Maphis tested the vaccine in mice and they showed a marked improvement in their capacity to deal with mazes. The UNM Health Department site stated, “MRI scans showed that the vaccinated animals had less brain shrinkage, suggesting that the vaccine prevented neurons from dying. Maphis also found significantly fewer tangles in both the cortex and the hippocampus – areas in the brain that are important for learning and memory, and which are destroyed in Alzheimer’s.”
UNM scientists David Peabody and Bryce Chackerian also aided in the process; they were instrumental in starting to use VLPs to create vaccines targeting dengue virus, hepatitis B, human papillomavirus and amyloid beta protein.

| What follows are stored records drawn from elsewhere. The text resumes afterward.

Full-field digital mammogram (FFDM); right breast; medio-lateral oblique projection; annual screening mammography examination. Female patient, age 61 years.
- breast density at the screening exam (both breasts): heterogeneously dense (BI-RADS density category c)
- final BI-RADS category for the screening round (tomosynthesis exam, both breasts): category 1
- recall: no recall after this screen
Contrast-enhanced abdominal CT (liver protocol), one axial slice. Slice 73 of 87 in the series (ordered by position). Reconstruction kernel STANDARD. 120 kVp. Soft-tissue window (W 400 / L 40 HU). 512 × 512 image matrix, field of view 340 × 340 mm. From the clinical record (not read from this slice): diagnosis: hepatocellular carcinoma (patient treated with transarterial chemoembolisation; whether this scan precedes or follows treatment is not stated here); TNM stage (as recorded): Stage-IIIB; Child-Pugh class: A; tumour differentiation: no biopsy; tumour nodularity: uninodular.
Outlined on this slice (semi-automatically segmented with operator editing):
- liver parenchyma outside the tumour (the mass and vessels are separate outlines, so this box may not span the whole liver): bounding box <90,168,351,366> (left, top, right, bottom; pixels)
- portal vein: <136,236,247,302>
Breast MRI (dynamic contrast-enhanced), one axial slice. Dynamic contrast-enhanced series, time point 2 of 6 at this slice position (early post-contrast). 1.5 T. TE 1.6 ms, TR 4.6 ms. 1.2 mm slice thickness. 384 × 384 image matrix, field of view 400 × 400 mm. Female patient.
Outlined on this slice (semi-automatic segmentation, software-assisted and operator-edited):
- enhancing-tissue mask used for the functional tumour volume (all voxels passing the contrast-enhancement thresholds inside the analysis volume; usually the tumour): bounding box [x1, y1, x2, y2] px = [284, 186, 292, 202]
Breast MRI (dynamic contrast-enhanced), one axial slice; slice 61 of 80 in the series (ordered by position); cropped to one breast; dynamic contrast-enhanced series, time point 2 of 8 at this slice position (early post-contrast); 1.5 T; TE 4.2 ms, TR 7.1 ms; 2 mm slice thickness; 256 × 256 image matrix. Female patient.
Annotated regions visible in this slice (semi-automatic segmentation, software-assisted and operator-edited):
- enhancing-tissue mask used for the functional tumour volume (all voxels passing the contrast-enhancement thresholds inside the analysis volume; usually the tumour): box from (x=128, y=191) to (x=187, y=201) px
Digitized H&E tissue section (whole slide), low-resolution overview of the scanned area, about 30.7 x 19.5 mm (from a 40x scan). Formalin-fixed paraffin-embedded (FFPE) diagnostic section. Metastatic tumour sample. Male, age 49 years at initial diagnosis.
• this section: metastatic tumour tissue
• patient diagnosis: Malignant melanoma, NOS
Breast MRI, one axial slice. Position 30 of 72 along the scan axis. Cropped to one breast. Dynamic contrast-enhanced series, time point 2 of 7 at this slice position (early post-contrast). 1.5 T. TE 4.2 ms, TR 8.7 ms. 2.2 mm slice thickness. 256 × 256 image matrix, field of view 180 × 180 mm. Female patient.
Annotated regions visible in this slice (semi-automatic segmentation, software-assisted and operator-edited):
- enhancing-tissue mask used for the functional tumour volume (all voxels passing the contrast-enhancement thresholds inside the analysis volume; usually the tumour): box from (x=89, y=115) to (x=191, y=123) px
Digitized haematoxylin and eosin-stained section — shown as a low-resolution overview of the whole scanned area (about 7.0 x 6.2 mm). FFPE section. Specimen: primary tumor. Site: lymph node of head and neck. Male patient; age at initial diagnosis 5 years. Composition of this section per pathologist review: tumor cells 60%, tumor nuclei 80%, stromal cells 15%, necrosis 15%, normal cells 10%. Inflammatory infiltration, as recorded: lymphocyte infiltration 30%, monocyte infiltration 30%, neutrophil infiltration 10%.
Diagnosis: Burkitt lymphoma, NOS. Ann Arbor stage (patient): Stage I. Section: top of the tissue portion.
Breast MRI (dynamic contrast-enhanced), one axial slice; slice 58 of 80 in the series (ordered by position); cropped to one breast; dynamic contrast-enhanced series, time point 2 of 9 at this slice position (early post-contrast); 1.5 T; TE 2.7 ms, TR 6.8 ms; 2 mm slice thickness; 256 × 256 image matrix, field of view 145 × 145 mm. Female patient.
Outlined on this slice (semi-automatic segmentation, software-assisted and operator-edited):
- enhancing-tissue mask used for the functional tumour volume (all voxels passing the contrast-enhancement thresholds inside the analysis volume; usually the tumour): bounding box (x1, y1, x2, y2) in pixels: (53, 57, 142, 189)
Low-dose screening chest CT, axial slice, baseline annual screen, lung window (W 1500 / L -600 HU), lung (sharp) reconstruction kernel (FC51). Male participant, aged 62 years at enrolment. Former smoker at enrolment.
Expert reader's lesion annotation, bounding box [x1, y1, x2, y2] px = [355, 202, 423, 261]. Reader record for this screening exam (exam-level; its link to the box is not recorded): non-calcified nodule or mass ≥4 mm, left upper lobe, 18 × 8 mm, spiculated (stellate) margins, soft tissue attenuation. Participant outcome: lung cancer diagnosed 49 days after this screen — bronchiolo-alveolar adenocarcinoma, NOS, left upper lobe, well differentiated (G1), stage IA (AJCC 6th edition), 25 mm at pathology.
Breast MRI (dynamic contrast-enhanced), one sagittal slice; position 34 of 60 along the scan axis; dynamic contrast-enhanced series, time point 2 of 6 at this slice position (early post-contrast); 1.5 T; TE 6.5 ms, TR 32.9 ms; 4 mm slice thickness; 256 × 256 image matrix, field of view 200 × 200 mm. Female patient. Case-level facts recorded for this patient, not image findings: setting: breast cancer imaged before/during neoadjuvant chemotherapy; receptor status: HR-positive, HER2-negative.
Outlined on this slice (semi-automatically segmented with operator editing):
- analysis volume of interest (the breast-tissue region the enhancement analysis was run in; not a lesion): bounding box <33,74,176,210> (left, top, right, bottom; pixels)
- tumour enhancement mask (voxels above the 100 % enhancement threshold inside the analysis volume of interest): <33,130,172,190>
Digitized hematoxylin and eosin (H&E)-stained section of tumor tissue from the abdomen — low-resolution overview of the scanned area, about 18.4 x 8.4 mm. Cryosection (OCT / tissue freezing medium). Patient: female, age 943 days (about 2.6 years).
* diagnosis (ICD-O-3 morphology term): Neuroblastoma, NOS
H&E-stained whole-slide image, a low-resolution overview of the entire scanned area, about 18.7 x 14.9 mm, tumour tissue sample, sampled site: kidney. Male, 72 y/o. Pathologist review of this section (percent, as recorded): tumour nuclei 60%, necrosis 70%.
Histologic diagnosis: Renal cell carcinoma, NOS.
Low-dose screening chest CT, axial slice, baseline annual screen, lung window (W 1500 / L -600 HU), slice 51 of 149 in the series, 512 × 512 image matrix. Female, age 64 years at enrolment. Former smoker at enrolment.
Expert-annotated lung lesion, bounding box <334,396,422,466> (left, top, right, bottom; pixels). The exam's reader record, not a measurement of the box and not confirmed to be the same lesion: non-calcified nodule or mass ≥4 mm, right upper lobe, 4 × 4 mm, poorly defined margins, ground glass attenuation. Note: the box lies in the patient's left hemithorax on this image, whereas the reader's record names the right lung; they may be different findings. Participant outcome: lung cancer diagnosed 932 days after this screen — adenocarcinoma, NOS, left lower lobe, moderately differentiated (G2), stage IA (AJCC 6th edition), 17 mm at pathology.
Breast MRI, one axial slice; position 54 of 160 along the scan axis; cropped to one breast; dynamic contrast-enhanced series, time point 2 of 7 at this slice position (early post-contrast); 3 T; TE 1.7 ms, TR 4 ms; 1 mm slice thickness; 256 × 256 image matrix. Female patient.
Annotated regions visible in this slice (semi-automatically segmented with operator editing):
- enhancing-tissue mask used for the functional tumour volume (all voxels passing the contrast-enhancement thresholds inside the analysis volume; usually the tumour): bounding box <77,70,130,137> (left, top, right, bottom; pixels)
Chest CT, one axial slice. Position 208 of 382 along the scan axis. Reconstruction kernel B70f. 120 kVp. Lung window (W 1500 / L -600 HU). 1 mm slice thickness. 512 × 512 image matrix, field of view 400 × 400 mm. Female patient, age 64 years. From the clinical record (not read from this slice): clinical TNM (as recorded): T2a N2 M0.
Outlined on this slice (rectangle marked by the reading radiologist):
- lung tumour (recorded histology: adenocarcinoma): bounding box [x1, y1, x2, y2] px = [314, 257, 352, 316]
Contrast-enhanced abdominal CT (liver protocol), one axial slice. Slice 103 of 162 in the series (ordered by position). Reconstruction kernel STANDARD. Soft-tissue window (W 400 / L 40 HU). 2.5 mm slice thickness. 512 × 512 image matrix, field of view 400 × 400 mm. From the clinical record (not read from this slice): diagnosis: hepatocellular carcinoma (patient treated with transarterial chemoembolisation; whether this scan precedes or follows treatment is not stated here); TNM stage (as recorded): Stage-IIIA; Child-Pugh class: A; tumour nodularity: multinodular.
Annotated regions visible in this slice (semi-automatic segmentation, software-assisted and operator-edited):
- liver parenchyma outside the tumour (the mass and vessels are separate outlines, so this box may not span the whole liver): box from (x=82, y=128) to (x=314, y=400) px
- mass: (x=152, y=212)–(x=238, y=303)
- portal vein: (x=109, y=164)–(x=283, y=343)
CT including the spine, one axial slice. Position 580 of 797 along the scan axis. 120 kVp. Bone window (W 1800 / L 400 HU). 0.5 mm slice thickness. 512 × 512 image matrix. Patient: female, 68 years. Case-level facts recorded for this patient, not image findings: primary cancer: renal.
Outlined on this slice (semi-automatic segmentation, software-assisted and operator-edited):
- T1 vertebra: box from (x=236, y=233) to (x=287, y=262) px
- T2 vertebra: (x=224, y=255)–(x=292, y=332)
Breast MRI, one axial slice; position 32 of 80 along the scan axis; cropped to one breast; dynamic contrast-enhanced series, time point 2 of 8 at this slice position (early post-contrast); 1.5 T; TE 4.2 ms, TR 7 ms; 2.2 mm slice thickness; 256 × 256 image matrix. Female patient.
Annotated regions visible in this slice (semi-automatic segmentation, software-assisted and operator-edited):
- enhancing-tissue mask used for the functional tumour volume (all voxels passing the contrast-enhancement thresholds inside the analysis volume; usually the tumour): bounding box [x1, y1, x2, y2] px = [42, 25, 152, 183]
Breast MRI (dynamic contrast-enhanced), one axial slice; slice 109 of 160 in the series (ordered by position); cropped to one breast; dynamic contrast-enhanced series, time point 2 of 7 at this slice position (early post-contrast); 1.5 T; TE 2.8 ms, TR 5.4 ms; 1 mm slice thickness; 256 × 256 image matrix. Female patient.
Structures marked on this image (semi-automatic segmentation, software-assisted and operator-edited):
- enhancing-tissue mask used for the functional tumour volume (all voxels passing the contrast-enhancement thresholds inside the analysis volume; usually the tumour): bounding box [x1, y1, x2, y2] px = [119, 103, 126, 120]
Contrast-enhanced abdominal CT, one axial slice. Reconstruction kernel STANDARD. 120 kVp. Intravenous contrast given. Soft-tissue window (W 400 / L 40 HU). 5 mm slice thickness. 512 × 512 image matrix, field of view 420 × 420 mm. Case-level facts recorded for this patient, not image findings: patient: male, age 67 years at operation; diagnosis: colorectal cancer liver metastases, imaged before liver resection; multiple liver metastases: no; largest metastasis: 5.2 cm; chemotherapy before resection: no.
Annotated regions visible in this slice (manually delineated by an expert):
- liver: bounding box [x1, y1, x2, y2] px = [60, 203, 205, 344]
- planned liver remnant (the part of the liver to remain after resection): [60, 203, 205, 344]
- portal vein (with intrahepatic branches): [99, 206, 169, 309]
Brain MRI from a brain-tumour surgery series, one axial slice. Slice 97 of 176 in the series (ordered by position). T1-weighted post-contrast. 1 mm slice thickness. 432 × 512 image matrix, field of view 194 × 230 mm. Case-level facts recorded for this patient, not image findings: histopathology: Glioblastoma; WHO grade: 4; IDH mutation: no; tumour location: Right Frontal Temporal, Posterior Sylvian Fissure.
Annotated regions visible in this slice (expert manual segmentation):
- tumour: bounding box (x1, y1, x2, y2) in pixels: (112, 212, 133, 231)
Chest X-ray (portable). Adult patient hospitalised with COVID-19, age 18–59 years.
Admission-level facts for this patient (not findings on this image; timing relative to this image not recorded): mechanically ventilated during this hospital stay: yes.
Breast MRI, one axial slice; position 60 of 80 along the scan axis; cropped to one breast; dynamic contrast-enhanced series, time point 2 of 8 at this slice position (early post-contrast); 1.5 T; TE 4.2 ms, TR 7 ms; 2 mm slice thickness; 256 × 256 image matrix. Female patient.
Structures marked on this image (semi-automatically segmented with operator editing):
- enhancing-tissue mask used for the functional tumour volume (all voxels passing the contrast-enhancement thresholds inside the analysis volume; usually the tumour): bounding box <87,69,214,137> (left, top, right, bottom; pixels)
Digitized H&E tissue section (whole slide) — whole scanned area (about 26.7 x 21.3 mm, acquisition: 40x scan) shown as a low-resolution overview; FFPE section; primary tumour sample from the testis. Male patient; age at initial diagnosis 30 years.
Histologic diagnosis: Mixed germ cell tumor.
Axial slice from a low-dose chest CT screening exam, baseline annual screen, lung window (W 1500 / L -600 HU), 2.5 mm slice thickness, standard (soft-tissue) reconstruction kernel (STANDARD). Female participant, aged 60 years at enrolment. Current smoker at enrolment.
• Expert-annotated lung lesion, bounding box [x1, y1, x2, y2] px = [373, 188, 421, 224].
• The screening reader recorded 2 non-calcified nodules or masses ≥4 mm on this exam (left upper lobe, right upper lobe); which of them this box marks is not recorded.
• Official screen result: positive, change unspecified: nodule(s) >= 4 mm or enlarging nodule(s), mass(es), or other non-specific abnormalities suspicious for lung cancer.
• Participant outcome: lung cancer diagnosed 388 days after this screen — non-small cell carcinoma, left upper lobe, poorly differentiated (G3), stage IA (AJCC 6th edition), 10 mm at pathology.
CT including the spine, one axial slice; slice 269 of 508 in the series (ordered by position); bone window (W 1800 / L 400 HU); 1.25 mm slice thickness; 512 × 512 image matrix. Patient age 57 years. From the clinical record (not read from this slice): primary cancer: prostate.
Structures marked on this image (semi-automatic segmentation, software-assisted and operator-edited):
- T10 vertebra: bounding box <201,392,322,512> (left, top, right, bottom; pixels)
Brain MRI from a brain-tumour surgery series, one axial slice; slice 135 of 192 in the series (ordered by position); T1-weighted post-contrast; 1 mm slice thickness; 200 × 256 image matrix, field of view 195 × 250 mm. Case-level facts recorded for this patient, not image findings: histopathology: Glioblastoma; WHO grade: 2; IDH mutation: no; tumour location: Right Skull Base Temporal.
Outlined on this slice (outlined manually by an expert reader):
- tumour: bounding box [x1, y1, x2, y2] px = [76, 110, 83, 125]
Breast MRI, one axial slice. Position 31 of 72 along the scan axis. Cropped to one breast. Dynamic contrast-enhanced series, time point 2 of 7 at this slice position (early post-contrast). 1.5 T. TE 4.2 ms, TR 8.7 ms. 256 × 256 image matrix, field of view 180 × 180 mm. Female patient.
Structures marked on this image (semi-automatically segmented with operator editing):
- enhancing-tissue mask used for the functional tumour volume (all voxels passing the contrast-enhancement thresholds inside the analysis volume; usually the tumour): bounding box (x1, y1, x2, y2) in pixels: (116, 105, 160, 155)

In November 2018, a study published in Alzheimer’s Research & Therapy touted a new Alzheimer’s vaccine developed by scientists at the University of Texas Southwestern that could conceivably cut the number of dementia cases in half. The research team tested four groups of mice; the vaccinated mice experienced as much as 40% of their beta-amyloid plaques reduced and as much as 50% of their tau tangles diminished. No adverse immune response was observed.
The study stated:
We report, for the first time in an AD mouse model, that active DNA Aβ42immunization into the skin targets two pathologies: amyloid-containing plaques and tau. DNA vaccination, in which not the antigen (peptide or protein) but the DNA encoding this peptide is administered, is an alternative route of vaccination. Genes encoded by the DNA are expressed within the skin, and the peptides are taken up by dendritic cells traveling to the regional lymph nodes and presenting the antigen to B and T cells. Immune responses to DNA or peptide immunization differ qualitatively.
We have shown previously that full-length DNA Aβ42 trimer immunization is noninflammatory and induces a regulatory immune response. DNA Aβ42 trimer immunization has been shown to be effective in removing amyloid from the brain in immunized double-transgenic mice. In the present study, we used a triple-transgenic AD mouse model that exhibits Aβ and tau pathologies characteristic of human AD. We found that immunotherapy with DNA Aβ42 trimer leads to reduction of Aβ40/Aβ42 peptides and amyloid plaques, and we show for the first time that DNA Aβ42 trimer immunization leads also to significant reduction of tau from the mouse brain.